India was on the cusp of freedom from British rule in 1947 and Vappala Pangunni Menon was completely worn out.

Three decades of working in the grinding imperial bureaucracy had taken its toll on the tenacious 54-year-old civil servant.

Menon was "exhausted, overworked, already coughing ominously", his biographer Narayani Basu recorded. He had worked as a key official on political and constitutional reforms to successive viceroys and helped in drafting a crucial transfer of power plan. He had not taken leave from work in years.

Menon was looking forward to a quiet retirement once the transfer of power celebrations ended on 15 August, the day India gained independence.

By nature a conservative, he was an ally of the independence hero and Congress party leader Vallabhbhai Patel. Now Patel summoned him again. The doughty leader was the minister in charge of the newly formed States Department to handle the matter of the princely states - and he wanted Menon - or VP, as he was popularly known - as his secretary.

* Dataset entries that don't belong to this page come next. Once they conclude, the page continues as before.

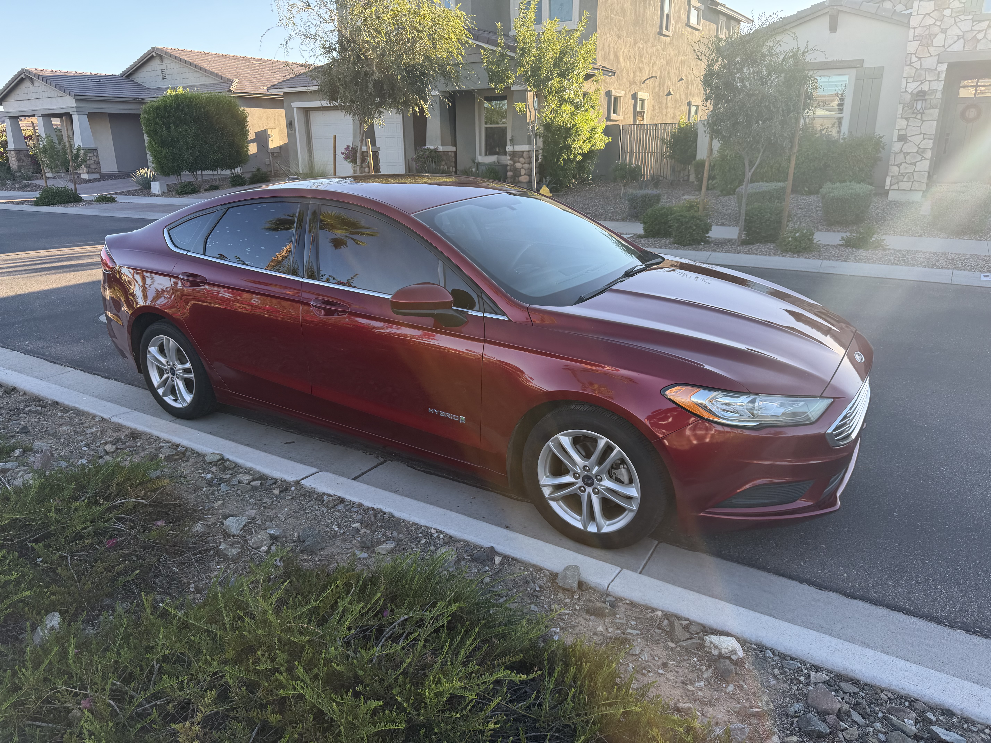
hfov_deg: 71.6
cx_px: 496
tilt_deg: -18.8
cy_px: 372
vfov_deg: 56.8
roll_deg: +0.9
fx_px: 687
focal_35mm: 24
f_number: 1.78
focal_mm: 6.76
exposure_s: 1/654
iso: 80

It was another daunting job for the "small, alert and ferociously intelligent" civil servant, as historian Ramachandra Guha described Menon.

The 565-odd princely states covered a third of the land mass of British India and contained two-fifths of the population. Many of them had their own armies, railway, currency and stamps.

Most of the rulers were seen as inept and profligate potentates. Others like the Nizam (king) of Hyderabad ruled over a kingdom whose income and expenditure rivalled Belgium's and exceeded that of 20 founder-member states of the UN, according to one assessment.

Menon's task was cut out. He had to get this motley bunch of eccentric rulers to fall in line and integrate with India. This had to be achieved in a climate of deepening distrust and spiralling violence, marked by religious tensions between Hindus and Muslims over the division of the subcontinent. Jawaharlal Nehru, Congress leader - and later India's first prime minister - told a colleague that it was an administrative situation of "appalling intensity".